Cuarón and his production team were meticulous in their re-creation of how things were — and how he remembered them to be. They had hoped to shoot in as many original locations as possible and were able to do that in some cases — including the re-creation of the Corpus Christi massacre, when security forces attacked students during a march in 1971.
But in other cases, the original locations had been so radically changed, sometimes as a result of rebuilding after the 1985 earthquake, that they were forced to create locations from scratch.
This process began with long conversations between Cuarón and the film’s production designer, Eugenio Caballero, who also grew up in Roma. They supplemented these talks with extensive archival research.
They built from scratch a replica of two blocks of Insurgentes Avenue and also adapted it for a scene meant to recall Baja California Avenue. And they recreated parts of a hospital.
But their most exacting attention to detail was brought to bear on the re-creation of Cuarón’s childhood house. The original house — 21 Tepeji St. — had undergone so many changes that it was unusable for the production.
Instead, they adapted the facade of a house across the street for the exterior scenes on Tepeji Street. They adapted a second location for the rooftop shots. And for the patio and interior views, they took another house, which was slated for demolition, and essentially remodeled it to replicate Cuarón’s family home, with attention paid to the smallest details: They hired an artisan to make reproductions of the original tiles, using techniques from the early 20th century.
I asked Cuarón why he had been so obsessive in recreating every last detail of even his house, when very few people would have known the difference. He replied flatly: “I would know.”
Mexico City, he said, is a place in constant tension between what it is and what it was.
“For me, it’s a place filled with past,” he said wistfully.
A cleaning woman was sweeping the street and sidewalk in front of the house next to his childhood home, the bristles of her broom scraping the concrete. “That’s another sound,” Cuarón said excitedly. “We have it in the film.”

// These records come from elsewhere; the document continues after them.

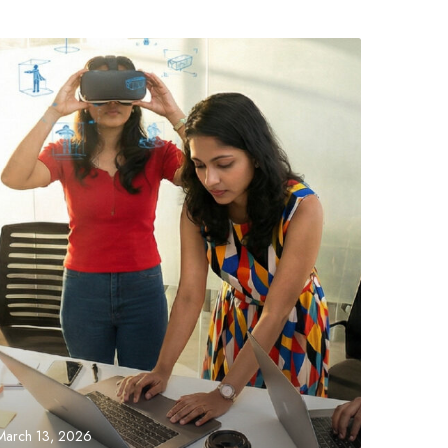
March 13, 2026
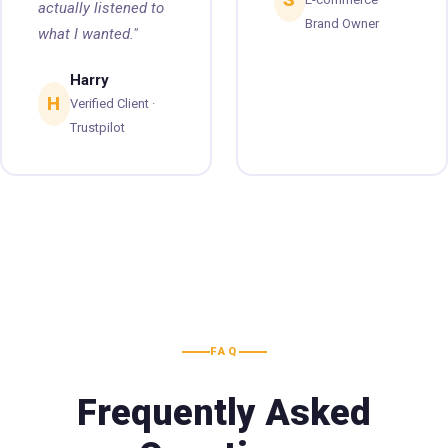
actually listened to
Brand Owner
what I wanted."
Harry
H
Verified Client ·
Trustpilot
FAQ
Frequently Asked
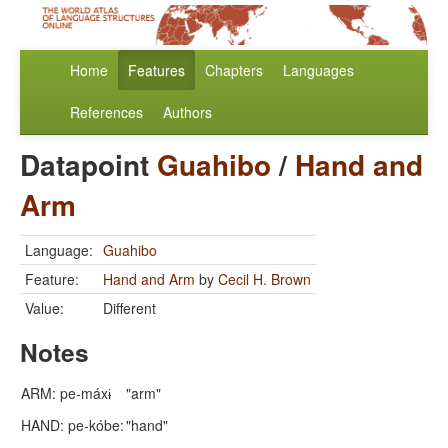
Home
Features
Chapters
Languages
References
Authors
Datapoint
Guahibo
/
Hand and
Arm
Language:
Guahibo
Feature:
Hand and Arm
by
Cecil H. Brown
Value:
Different
Notes
ARM: pe-máxɨ
"arm"
HAND: pe-kóbe:
"hand"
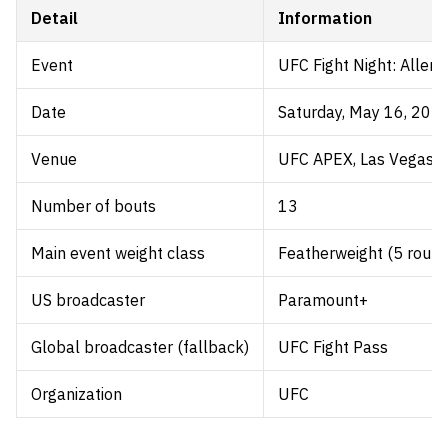
Detail
Information
Event
UFC Fight Night: Allen 
Date
Saturday, May 16, 202
Venue
UFC APEX, Las Vegas, 
Number of bouts
13
Main event weight class
Featherweight (5 round
US broadcaster
Paramount+
Global broadcaster (fallback)
UFC Fight Pass
Organization
UFC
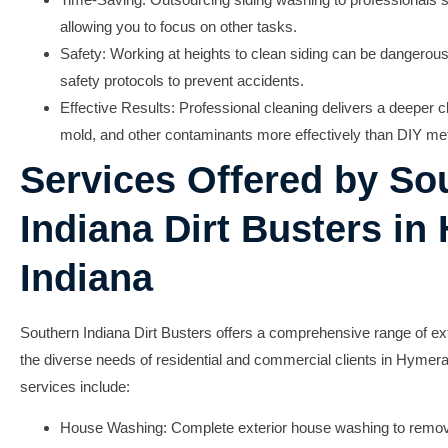
allowing you to focus on other tasks.
Safety: Working at heights to clean siding can be dangerous;
safety protocols to prevent accidents.
Effective Results: Professional cleaning delivers a deeper c
mold, and other contaminants more effectively than DIY me
Services Offered by So
Indiana Dirt Busters in
Indiana
Southern Indiana Dirt Busters offers a comprehensive range of ext
the diverse needs of residential and commercial clients in Hymera
services include:
House Washing:
Complete exterior house washing to remove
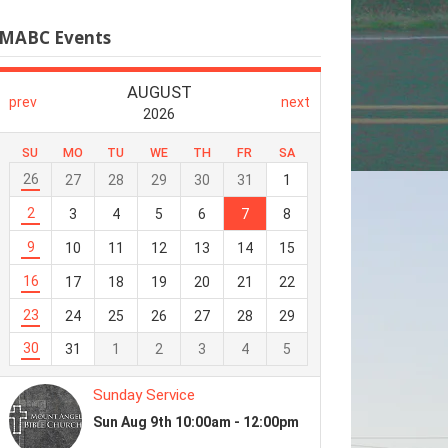
MABC Events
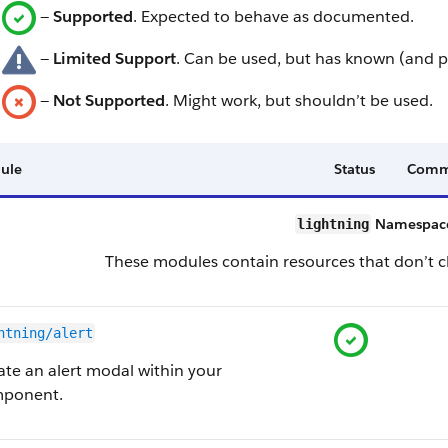
—
Supported
. Expected to behave as documented.
—
Limited Support
. Can be used, but has known (and p
—
Not Supported
. Might work, but shouldn’t be used.
ule
Status
Comm
Namespace
lightning
These modules contain resources that don’t ch
htning/alert
ate an alert modal within your
ponent.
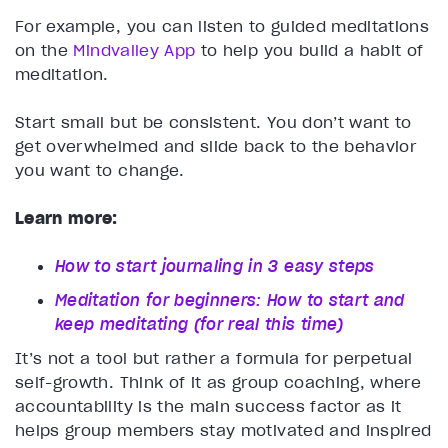
For example, you can listen to guided meditations
on the
Mindvalley App
to help you build a habit of
meditation.
Start small but be consistent. You don’t want to
get overwhelmed and slide back to the behavior
you want to change.
Learn more:
How to start journaling in 3 easy steps
Meditation for beginners: How to start and
keep meditating (for real this time)
It’s not a tool but rather a formula for perpetual
self-growth. Think of it as group coaching, where
accountability is the main success factor as it
helps group members stay motivated and inspired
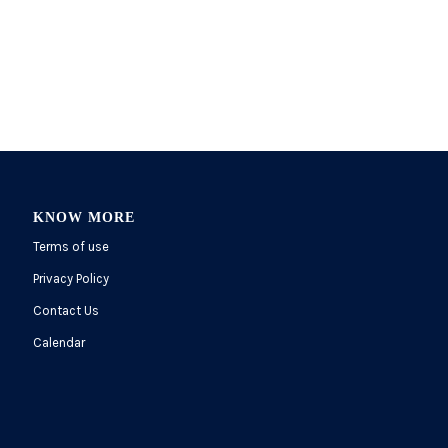
KNOW MORE
Terms of use
Privacy Policy
Contact Us
Calendar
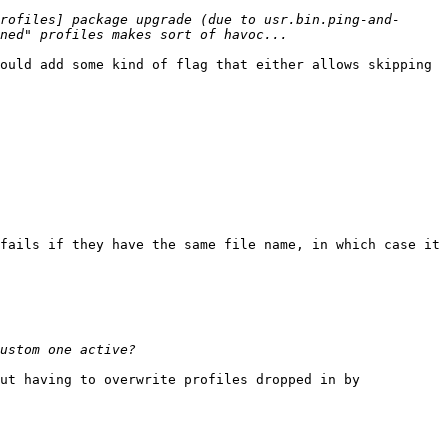
rofiles] package upgrade (due to usr.bin.ping-and-
ould add some kind of flag that either allows skipping 
fails if they have the same file name, in which case it 
ut having to overwrite profiles dropped in by 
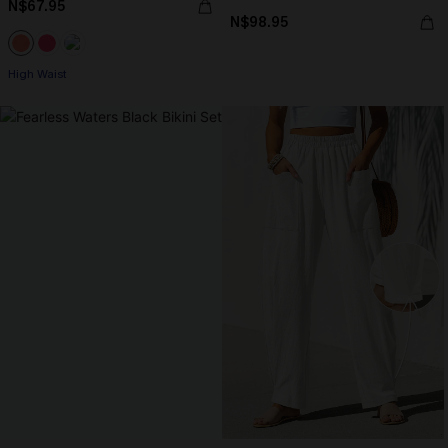
N$67.95
N$98.95
High Waist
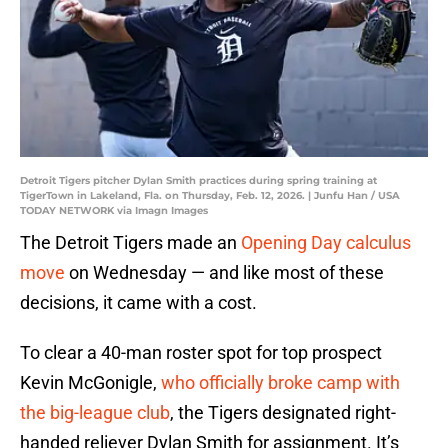
Detroit Tigers pitcher Dylan Smith practices during spring training at
TigerTown in Lakeland, Fla. on Thursday, Feb. 12, 2026. | Junfu Han / USA
TODAY NETWORK via Imagn Images
The Detroit Tigers made an
Opening Day calculus
move
on Wednesday — and like most of these
decisions, it came with a cost.
To clear a 40-man roster spot for top prospect
Kevin McGonigle,
who officially broke camp with
the big-league club
, the Tigers designated right-
handed reliever Dylan Smith for assignment. It’s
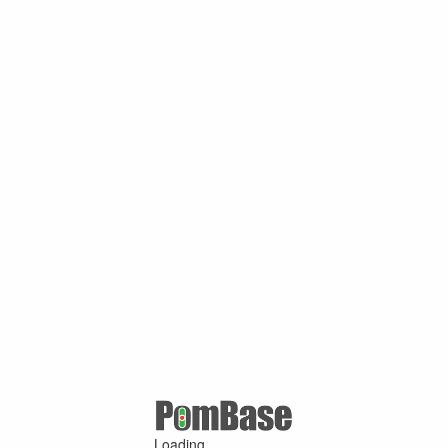
Loading ...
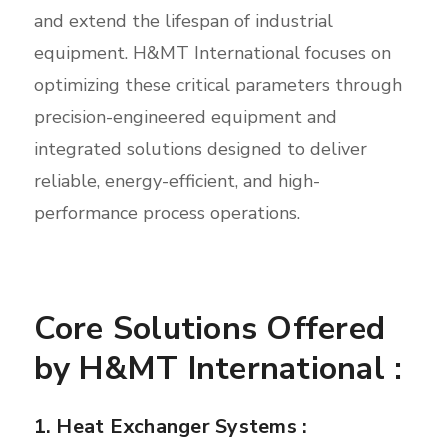
and extend the lifespan of industrial
equipment. H&MT International focuses on
optimizing these critical parameters through
precision-engineered equipment and
integrated solutions designed to deliver
reliable, energy-efficient, and high-
performance process operations.
Core Solutions Offered
by H&MT International :
1. Heat Exchanger Systems :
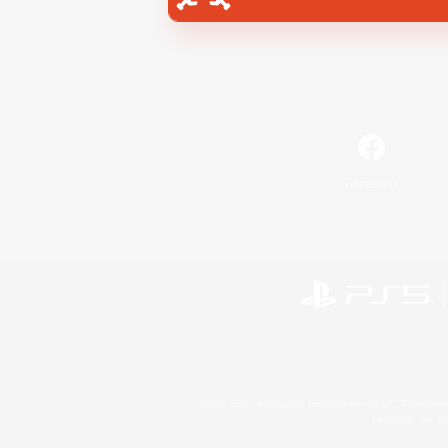
Facebook
©2026 Sony Interactive Entertainment LLC."PlayStation
Microsoft, the 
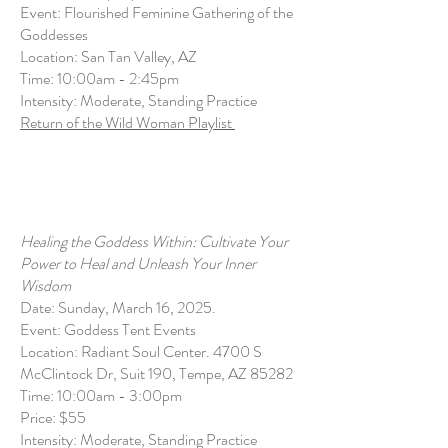
Event: Flourished Feminine Gathering of the
Goddesses
Location: San Tan Valley, AZ
Time: 10:00am - 2:45pm
Intensity: Moderate, Standing Practice
Return of the Wild Woman Playlist
Healing the Goddess Within: Cultivate Your
Power to Heal and Unleash Your Inner
Wisdom
Date: Sunday, March 16, 2025.
Event: Goddess Tent Events
Location: Radiant Soul Center. 4700 S
McClintock Dr, Suit 190, Tempe, AZ 85282
Time: 10:00am - 3:00pm
Price: $55
Intensity: Moderate, Standing Practice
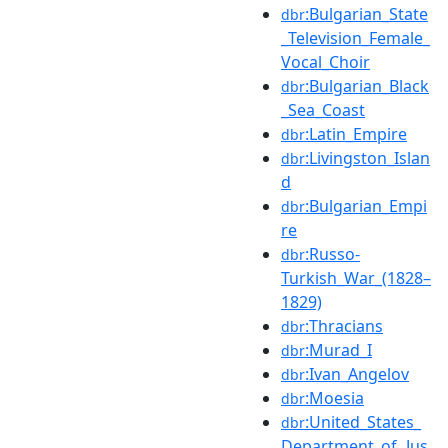
:Bulgarian_State
dbr
_Television_Female_
Vocal_Choir
:Bulgarian_Black
dbr
_Sea_Coast
:Latin_Empire
dbr
:Livingston_Islan
dbr
d
:Bulgarian_Empi
dbr
re
:Russo-
dbr
Turkish_War_(1828–
1829)
:Thracians
dbr
:Murad_I
dbr
:Ivan_Angelov
dbr
:Moesia
dbr
:United_States_
dbr
Department_of_Jus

Then the woman took a pail of water and started splashing the sidewalk and the facade of the house.
“That sound!” he exclaimed, his eyes lighting up. The film opens with Cleo scrubbing the family’s driveway using water and a broom, and Cuarón seemed pleased — perhaps even reassured — by this intersection of life imitating art imitating life.
For all that had changed, there were at least some things that remained as he remembered them.